Souvenir d'une interview dans un immeuble de bureaux new-yorkais à proximité de Time Square. De l'autre-côté du calepin, le rappeur et producteur Puff Daddy, alors au sommet de sa gloire. "- Quelle est votre recette pour obtenir un tube ? - Prenez un tube déjà existant. Les gens l'ont en mémoire et l’aiment déjà". Dans la réalité, ce n'est bien sûr pas aussi simple. Il ne suffit pas de sampler un bout de chanson de Police pour aussitôt gagner le sommet du hit-parade. Il y a comme qui dirait une certaine somme de travail, du savoir-faire et un flair pour capter l'air du temps.
C'est peut-être également ce qui explique le triomphe actuel de "Retour vers Hollywood", comédie musicale née à Servion, campagne vaudoise, laquelle attire loin à la ronde les foules en son théâtre Barnabé, formidable halle à spectacles entre la brasserie populaire, le cabaret aux champs et la machine à téléportation.

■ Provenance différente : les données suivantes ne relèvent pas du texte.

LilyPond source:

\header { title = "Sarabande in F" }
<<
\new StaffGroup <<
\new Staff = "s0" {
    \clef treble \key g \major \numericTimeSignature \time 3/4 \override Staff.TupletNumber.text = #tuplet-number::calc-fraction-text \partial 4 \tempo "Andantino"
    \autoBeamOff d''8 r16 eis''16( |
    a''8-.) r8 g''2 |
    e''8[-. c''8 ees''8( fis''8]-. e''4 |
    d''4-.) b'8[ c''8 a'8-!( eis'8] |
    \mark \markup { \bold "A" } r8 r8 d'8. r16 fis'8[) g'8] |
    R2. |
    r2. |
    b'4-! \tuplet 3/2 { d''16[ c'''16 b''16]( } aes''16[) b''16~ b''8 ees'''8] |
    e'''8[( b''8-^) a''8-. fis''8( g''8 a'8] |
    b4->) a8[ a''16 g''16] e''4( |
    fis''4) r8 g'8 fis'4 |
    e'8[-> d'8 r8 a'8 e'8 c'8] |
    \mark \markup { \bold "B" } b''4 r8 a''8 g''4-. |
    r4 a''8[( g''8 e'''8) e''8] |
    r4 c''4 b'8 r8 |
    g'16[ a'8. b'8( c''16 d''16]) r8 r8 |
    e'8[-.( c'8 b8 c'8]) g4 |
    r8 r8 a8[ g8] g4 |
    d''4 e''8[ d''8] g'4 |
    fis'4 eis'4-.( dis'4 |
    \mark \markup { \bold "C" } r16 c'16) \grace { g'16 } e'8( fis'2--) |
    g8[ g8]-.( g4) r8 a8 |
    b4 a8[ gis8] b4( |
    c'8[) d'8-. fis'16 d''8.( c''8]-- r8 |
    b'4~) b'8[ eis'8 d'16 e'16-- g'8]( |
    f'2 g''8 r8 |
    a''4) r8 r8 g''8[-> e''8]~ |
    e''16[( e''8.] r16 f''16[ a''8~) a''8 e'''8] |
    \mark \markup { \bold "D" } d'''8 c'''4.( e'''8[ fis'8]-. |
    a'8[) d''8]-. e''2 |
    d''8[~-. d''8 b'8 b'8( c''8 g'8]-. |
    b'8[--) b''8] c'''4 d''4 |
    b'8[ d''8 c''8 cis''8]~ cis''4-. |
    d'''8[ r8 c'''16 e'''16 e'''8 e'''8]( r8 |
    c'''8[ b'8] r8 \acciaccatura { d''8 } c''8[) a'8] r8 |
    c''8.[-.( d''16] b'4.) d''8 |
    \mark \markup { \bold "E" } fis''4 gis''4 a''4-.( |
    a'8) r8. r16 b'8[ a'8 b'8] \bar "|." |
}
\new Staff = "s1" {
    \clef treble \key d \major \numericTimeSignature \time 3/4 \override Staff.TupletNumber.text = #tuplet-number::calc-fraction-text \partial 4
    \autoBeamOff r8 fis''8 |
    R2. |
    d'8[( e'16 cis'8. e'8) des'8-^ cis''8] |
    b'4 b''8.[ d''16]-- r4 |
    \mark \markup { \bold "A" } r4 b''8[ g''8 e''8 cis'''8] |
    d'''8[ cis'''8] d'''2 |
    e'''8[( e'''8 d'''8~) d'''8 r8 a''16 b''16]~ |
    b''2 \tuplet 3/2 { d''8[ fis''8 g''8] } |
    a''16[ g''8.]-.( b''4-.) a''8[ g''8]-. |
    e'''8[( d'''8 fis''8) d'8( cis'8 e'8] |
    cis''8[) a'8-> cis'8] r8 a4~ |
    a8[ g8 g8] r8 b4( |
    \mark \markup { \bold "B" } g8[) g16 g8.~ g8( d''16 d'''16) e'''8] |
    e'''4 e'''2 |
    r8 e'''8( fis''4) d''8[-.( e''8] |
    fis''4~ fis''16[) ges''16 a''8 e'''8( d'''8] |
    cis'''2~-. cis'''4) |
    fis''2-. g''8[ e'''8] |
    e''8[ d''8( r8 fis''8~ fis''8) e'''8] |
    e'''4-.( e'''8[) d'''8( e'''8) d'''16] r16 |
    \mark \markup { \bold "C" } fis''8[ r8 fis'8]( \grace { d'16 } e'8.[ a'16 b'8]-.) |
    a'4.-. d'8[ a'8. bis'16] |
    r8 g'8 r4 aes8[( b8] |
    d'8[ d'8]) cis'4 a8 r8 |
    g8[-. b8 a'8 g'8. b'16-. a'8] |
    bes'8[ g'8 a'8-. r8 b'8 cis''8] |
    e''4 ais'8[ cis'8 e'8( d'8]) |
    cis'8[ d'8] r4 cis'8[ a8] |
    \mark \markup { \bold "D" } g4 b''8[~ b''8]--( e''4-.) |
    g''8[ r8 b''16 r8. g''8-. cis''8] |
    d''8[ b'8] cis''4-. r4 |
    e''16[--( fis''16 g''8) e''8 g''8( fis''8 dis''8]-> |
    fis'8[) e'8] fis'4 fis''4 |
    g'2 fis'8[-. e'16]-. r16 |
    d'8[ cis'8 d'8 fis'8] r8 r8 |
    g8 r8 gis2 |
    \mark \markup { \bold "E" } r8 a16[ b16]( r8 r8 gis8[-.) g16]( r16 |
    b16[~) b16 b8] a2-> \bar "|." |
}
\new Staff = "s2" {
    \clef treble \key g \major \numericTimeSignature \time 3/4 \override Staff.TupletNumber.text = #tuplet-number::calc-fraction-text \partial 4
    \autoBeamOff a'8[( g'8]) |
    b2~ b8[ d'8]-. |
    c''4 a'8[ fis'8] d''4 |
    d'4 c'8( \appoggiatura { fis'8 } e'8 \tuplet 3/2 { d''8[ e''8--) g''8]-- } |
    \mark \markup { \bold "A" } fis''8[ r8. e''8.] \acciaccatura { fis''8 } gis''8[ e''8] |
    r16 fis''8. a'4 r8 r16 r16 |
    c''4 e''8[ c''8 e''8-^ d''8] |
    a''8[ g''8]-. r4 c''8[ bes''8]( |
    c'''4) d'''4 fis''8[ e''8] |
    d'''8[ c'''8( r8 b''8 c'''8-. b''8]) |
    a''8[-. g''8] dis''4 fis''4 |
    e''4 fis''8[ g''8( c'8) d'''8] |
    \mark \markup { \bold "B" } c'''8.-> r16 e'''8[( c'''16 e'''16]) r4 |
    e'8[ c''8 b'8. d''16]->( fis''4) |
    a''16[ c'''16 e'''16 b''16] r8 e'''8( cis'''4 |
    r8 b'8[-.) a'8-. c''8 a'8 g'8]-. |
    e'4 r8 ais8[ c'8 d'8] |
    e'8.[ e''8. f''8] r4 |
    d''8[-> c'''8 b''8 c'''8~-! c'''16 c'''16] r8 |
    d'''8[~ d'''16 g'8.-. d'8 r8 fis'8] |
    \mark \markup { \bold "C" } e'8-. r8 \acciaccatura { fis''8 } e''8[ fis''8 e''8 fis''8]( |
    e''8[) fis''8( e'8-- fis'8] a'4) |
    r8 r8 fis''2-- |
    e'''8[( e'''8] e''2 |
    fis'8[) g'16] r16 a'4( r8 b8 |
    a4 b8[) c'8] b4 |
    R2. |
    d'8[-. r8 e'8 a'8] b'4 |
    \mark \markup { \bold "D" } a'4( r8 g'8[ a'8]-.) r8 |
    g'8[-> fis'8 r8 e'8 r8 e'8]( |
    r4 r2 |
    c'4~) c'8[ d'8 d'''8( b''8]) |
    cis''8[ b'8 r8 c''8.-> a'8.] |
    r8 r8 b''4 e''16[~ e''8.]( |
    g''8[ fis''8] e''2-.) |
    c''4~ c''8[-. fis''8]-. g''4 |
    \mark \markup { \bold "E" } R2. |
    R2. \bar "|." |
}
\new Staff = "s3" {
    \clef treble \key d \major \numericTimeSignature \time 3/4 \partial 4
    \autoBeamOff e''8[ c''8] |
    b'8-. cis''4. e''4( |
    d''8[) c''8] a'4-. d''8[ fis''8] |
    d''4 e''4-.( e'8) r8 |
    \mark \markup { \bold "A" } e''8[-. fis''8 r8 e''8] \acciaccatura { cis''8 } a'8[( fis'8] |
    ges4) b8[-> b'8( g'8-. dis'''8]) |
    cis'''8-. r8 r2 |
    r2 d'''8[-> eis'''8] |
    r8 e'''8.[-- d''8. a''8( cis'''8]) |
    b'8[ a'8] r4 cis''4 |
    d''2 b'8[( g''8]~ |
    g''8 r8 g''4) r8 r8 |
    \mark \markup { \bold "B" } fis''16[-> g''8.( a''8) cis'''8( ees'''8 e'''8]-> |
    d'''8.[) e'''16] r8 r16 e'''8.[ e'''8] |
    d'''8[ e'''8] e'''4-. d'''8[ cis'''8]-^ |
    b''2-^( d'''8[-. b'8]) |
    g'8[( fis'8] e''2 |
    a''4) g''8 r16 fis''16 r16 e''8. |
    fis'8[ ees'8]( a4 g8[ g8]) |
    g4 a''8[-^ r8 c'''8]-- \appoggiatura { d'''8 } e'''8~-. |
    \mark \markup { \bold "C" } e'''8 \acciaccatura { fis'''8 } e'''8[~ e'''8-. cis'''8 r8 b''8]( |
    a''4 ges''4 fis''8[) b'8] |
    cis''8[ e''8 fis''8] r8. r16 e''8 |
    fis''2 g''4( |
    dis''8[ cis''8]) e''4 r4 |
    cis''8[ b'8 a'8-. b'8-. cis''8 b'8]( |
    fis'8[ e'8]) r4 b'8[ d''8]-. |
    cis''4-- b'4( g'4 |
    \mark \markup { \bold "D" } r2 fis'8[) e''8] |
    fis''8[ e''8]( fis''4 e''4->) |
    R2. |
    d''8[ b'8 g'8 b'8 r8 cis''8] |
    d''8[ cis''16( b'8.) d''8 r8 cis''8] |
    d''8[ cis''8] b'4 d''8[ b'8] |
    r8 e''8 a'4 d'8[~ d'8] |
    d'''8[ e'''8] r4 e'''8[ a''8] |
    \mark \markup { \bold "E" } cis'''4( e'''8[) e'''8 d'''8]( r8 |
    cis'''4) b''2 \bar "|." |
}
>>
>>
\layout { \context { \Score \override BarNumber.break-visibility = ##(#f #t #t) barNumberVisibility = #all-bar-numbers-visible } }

Vous y entrez et vous êtes illico ailleurs embarqué par le metteur en scène Noam Perakis et son formidable équipage. Vous voici dans votre western spaghetti préféré, au fond de la jungle avec vos amis/ennemis les dinosaures jurassiques, à bord du vaisseau Enterprise de "Star Wars" ou sur une bouche de métro au cœur du Manhattan de Marylin Monroe. En 1950, dans les années 1980, dans le futur ou dans la dystopie. "Retour vers Hollywood", ce sont une centaine de références à des tubes du cinéma américain. A peine repris à la mi-novembre, ce spectacle largement réécrit (une première version avait fait salle comble l’an passé) est déjà un tube.
Un festival de citations
"Retour vers Hollywood", ce sont douze tableaux et des dizaines de changements d'ambiance, de décors et de costumes. Des super-héros au romantisme en passant par l'horreur, l'action ou le noir et blanc. Ce sont des sketches en français, scènes de films mythiques, et des chansons en anglais, BO tout aussi mythiques.
C'est aussi et surtout une formidable manière d'accommoder sur un même plateau toute une cinématographie dans un joyeux et très rythmé festival de citations. Ainsi, la bande de l'élève magicien Harry Potter ne cesse de s'embrouiller avec la Communauté de l'anneau chère à Tolkien. Et la salle de bains hitchcockienne de "Psychose" devient quasi hall de gare pour tous les personnages tordus, malfaisants et plus ou moins effrayants des séries B et Z du cinéma d'horreur.
Du divertissement malin
Au-dessus de la scène du Théâtre Barnabé, un orchestre de neuf musiciens rythme ce ballet de quatorze interprètes au taquet (chant, danse, comédie, acrobatie), d'accessoires épatants (du chasseur américain à l'engin volant de "Star Wars" en passant par un T-Rex et la Delorean blanche de "Retour vers le futur". N'oublions pas les projections vidéos bluffantes qui nous font basculer du pont d'un porte-avion au désert du Colorado en passant par Poudlard.
En tout une cinquantaine de personnes ont œuvré pour la bonne marche de cette comédie musicale d'une ambition et d'une qualité rare dans ce pays. On vous parlait d'une machine à téléporter: Servion vous catapulte à Broadway deux petites heures durant.
Le petit plus: un sens consommé du second degré et de l'auto-ironie. Oui, l'Indien du western se fera tirer dessus - forcément - par un Kevin Clint Wayne de service. Pas comme le veut la tradition virile et wasp du western classique qui élimine toute trace indigène du paysage en cinémascope. Mais parce que dans "Retour vers Hollywood", on n'aime pas… les comédiens qui font de l'appropriation culturelle. Du divertissement malin qui fait du bien.
Thierry Sartoretti/ld
"Retour vers Hollywood", Café-Théâtre Barnabé, Servion (VD), jusqu'en février 2023.